As indagações sobre a possibilidade de o arrendador e arrendatário efetivarem notificações através de e-mail ou Whatsapp têm se tornado frequentes. Esta preocupação é digna, já que a falta de observação de critérios jurídicos e documentais poderá trazer prejuízos para uma das partes.
Sobre este assunto, a legislação agrarista, especificamente o Estatuto da Terra e o Decreto 59.566/1966 que regulamenta os contratos agrários, impõe a necessidade da notificação prévia até 6 (seis) meses antes do vencimento do contrato (inciso IV do artigo 95 do Estatuto da Terra) em três situações distintas:
a) Notificação para o arrendador retomar o imóvel arrendado; b) notificação para o arrendatário exercer o direito de preferência para renovação do arrendamento e c) notificação para o arrendatário exercer o direito de preferência no caso de venda do imóvel na constância do arrendamento.
A primeira notificação noticia o arrendatário sobre o interesse do arrendador retomar o imóvel arrendado ao término do contrato de arrendamento com a pretensão exclusiva do proprietário de explorar a terra diretamente ou por seu descendente. Na segunda o objetivo é informar ao arrendador, caso seja de interesse do arrendatário, o interesse de continuar com o arrendamento em face de igual pretensão de terceiros. A terceira notificação tem o condão jurídico de assegurar ao arrendatário o exercício do direito de preferência na compra do imóvel arrendado, devendo este responder a notificação no prazo de 30 (trinta) dias, para exercer o seu direito na aquisição, nos mesmos termos em que foi pactuado com o terceiro.

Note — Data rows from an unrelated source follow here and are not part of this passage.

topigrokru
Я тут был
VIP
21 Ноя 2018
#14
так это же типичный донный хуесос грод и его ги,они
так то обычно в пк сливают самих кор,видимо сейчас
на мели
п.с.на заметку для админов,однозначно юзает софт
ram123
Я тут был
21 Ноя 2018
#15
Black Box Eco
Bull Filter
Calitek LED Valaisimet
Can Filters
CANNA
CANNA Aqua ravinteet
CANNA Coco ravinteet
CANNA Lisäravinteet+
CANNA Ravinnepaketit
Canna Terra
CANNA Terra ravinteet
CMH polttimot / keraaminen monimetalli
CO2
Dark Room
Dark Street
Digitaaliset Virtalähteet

Uma vez que não tenha sido respeitado o prazo mínimo para o cumprimento da obrigação, perderia o arrendador o direito de reaver a posse do imóvel devido à prorrogação automática do contrato ou, ainda, a possibilidade de ajuizamento da ação de despejo para fins de retomada. Já o arrendatário, o qual pretenda permanecer no imóvel arrendado, seria impossibilitado de exercer seu direito de preferência por não ter notificado o proprietário dentro do prazo previsto.
Através de uma interpretação das normas agrárias, entende-se que a notificação deverá ser realizada por procedimento judicial ou de maneira extrajudicial. Sendo neste caso alternativo, o trâmite será por meio dos cartórios de registro de títulos e documentos ou por intermédio do cartório via correios (aviso de recebimento) em se tratando de imóvel localizado em outra comarca, por permitirem a comprovação da sua efetivação através do requerimento da assinatura do notificado.

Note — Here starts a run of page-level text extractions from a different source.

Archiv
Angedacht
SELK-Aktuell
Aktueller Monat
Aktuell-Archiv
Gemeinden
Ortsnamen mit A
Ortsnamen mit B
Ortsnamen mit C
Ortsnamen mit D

No entanto, há situações em que as notificações extrajudiciais realizadas via correio eletrônico tiveram sua validade reconhecida pelo STJ, exemplo disto tem-se a constituição do devedor em mora nas ações de busca e apreensão. Porém, deverá estar previsto no contrato três requisitos indispensáveis, são estes:
(i) o endereço eletrônico das partes deve estar expressamente informado no contrato; (ii) deve haver cláusula que autorize a notificação extrajudicial das partes pelo endereço eletrônico informado no instrumento; e (iii) que haja a comprovação do recebimento da notificação.
Mas Antônio, no meu contrato de arrendamento rural estes itens estão presentes. Posso efetuar a notificação por e-mail ou whatsapp?
Embora existam situações análogas, a legislação específica relacionada ao arrendamento rural, datada de 1964 e 1965, não cita meios eletrônicos como via de notificação e não foram localizadas jurisprudência neste sentido.
Portanto, mesmo que tenha previsão contratual que possibilite a notificação por e-mail, opte pelo Cartório de Títulos e Documentos ou via judicial.
Até a edição desta revista, não foi encontrada nenhuma jurisprudência específica sobre o tema que dê respaldo jurídico para a realização da notificação prévia dos contratos de arrendamento rural por meios eletrônicos.
Antonio de Las Cuevas
Advogado do Aibes Advogados Associados, especialista em Direito do Agronegócio.